Is there really an ethical tug-of-war between education and freedom for our zoos?

Blaise looks back fondly on his trips to the zoo as a young lad
Blaise looks back fondly on his trips to the zoo as a young lad

When it comes to family days out, there is nowhere that comes close to the zoo for providing good old fashioned wholesome fun for so many of us.

The zoo is where the vast majority of urban dwellers first clap eyes on an exotic creature which, if like me, you hail from somewhere such as Stockport, could easily be anything other than a pigeon or a three legged dog. There aren’t many places that are as joyfully madcap as the monkey house and nothing comes close to replicating the peculiar odour that emanates from the zoo’s elephant quarters.

Trips to Chester Zoo back in the early 1980s form some of my earliest memories and I dare say that is the case for many born during an era dominated by corduroy and Noel Edmonds as, back then, theme parks weren’t really a thing.

But not everybody loves zoos and the brand of entertainment that they represent, a fact evidenced by the almighty fuss that was created during last week’s half term when television cameras and journalists descended on Dartmoor Zoo in Devon.

This particular zoo is now seared into a nation’s consciousness as canny bosses are giving paying customers the chance to play tug -of-war with a ruddy great lion or tiger, which are now regularly fed a piece of meat attached to a rope.

The aforementioned customers, aged as young as eight, then join forces to take on the big cats and, from what we have seen and read, usually come off second best. It is certainly not something that I would fancy shelling out £15 for but the punters I saw interviewed on the news were positively giddy with excitement after their really wild workout. The idea has been passionately defended by the attraction’s owner Ben Mee, who you may remember was played by Matt Damon in the film adaptation of his book, We Bought A Zoo.

Mr Mee says he sought the advice of vets and other animal experts who, he says, are adamant that it isn’t cruel and exercises muscles that the cats would only tend to use in the wild.

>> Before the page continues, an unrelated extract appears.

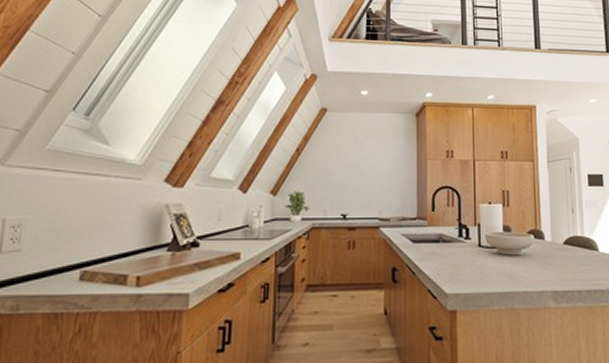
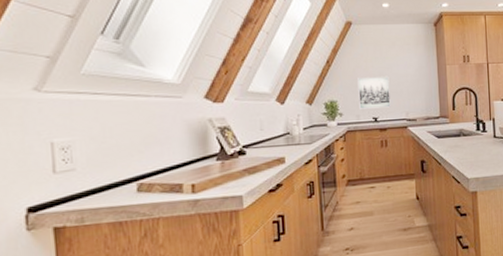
wall art: none [326,168,363,204] -> present [356,75,391,109]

Not every animal lover has bought this explanation and, of course, the obligatory online petition, an often meaningless measure of public feeling given that they are so easy to fill in digitally.

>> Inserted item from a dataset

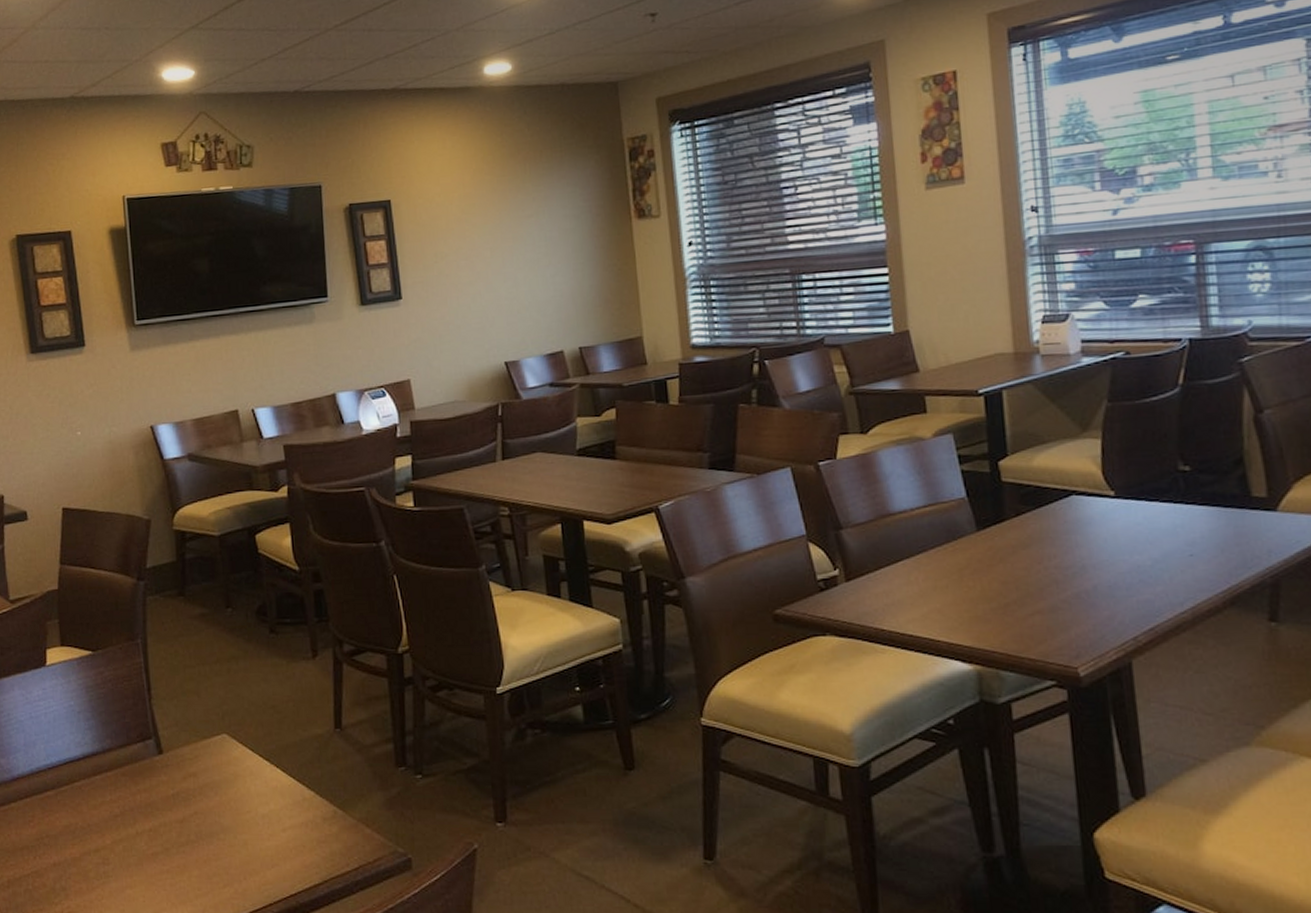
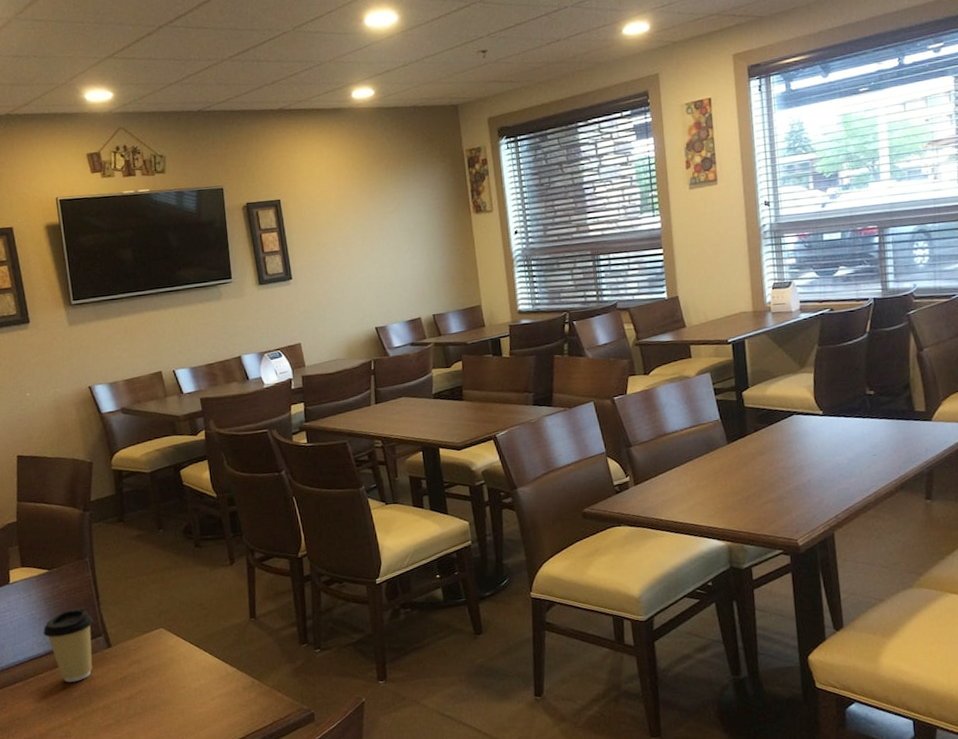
coffee cup: none [82,702,144,795] -> present [43,608,94,682]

The argument of these protesters is that the act of people attempting to wrestle away the big cats’ dinner in the name of fun strips these proud beasts of their dignity. This is the heart of most arguments made against zoos by people who think that the only place where such creatures should be seen is in the wild.

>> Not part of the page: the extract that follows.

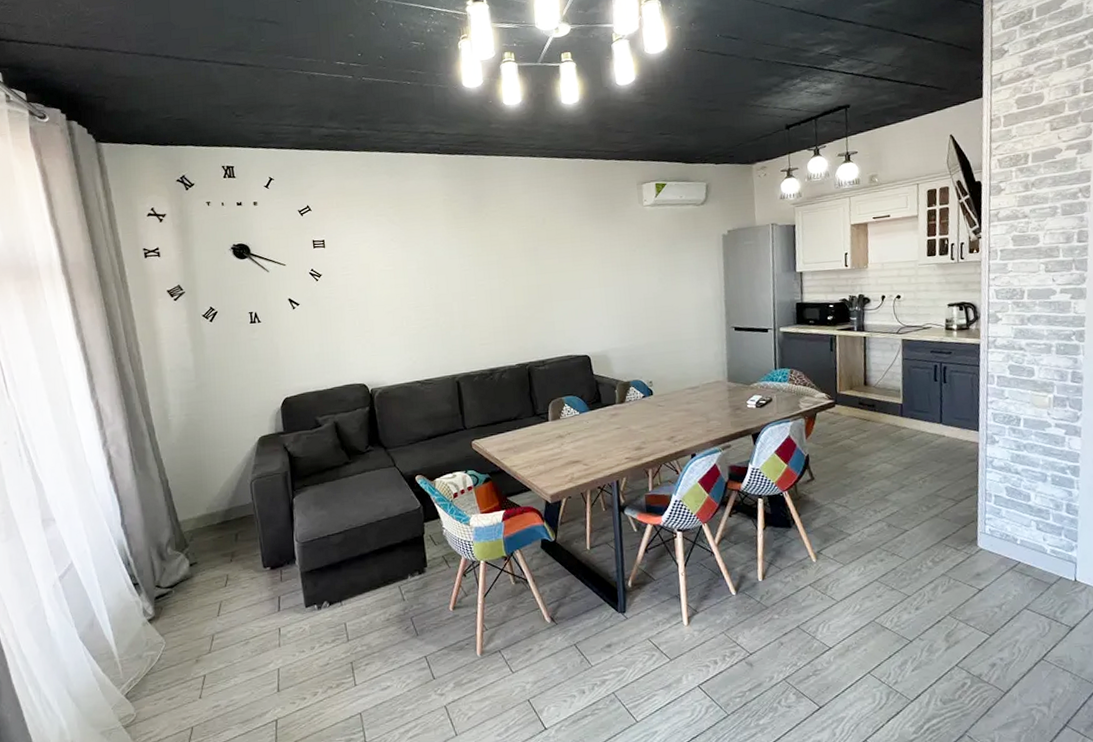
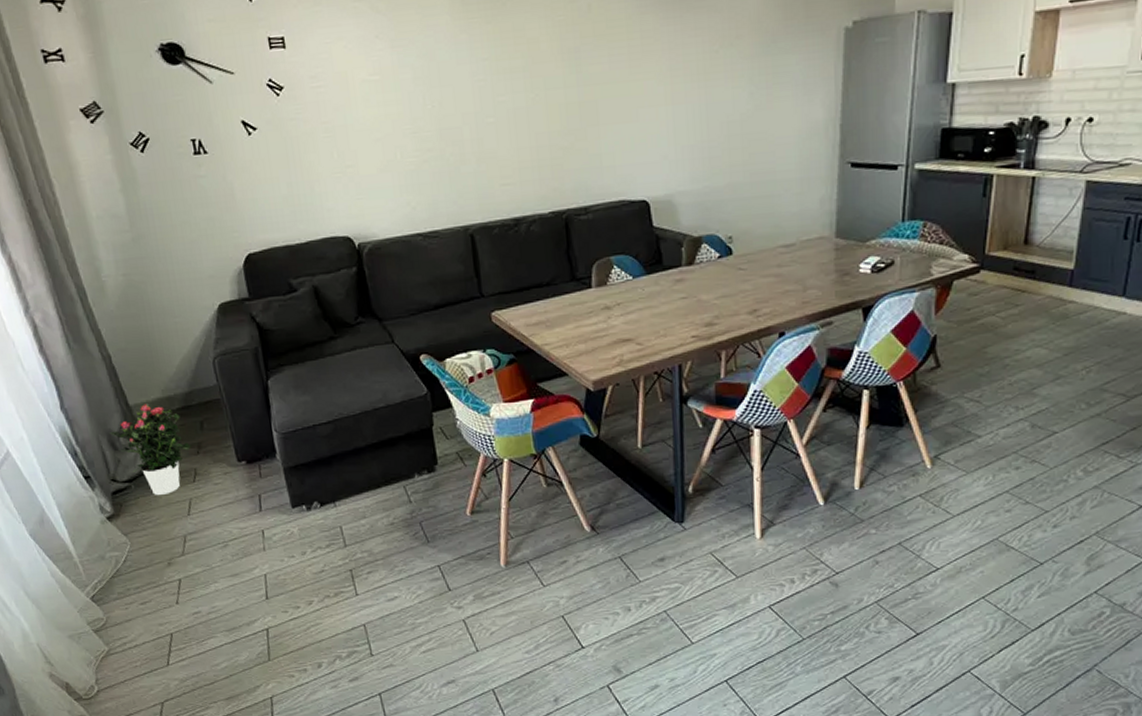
potted flower: none [159,520,227,599] -> present [108,404,192,495]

This is a view held by PETA, the animal rights organisation, which also made headlines last week when it took great exception to Google celebrating the birthday of the late, great Australian animal conservationist and television personality Steve Irwin. PETA released a statement on social media, condemning Google’s doodle tribute, claiming that Irwin, who was killed by a stingray 13 years ago, invaded the space of wild animals by harassing them.

The ire directed at PETA, which once represented a monkey in a selfie copyright lawsuit, was ferocious, such was the level of affection for Irwin right across the globe.

Yes, animals have a right to mind their own business, but it wasn’t for zoos and characters such as Irwin, the natural world would be a mystery to many.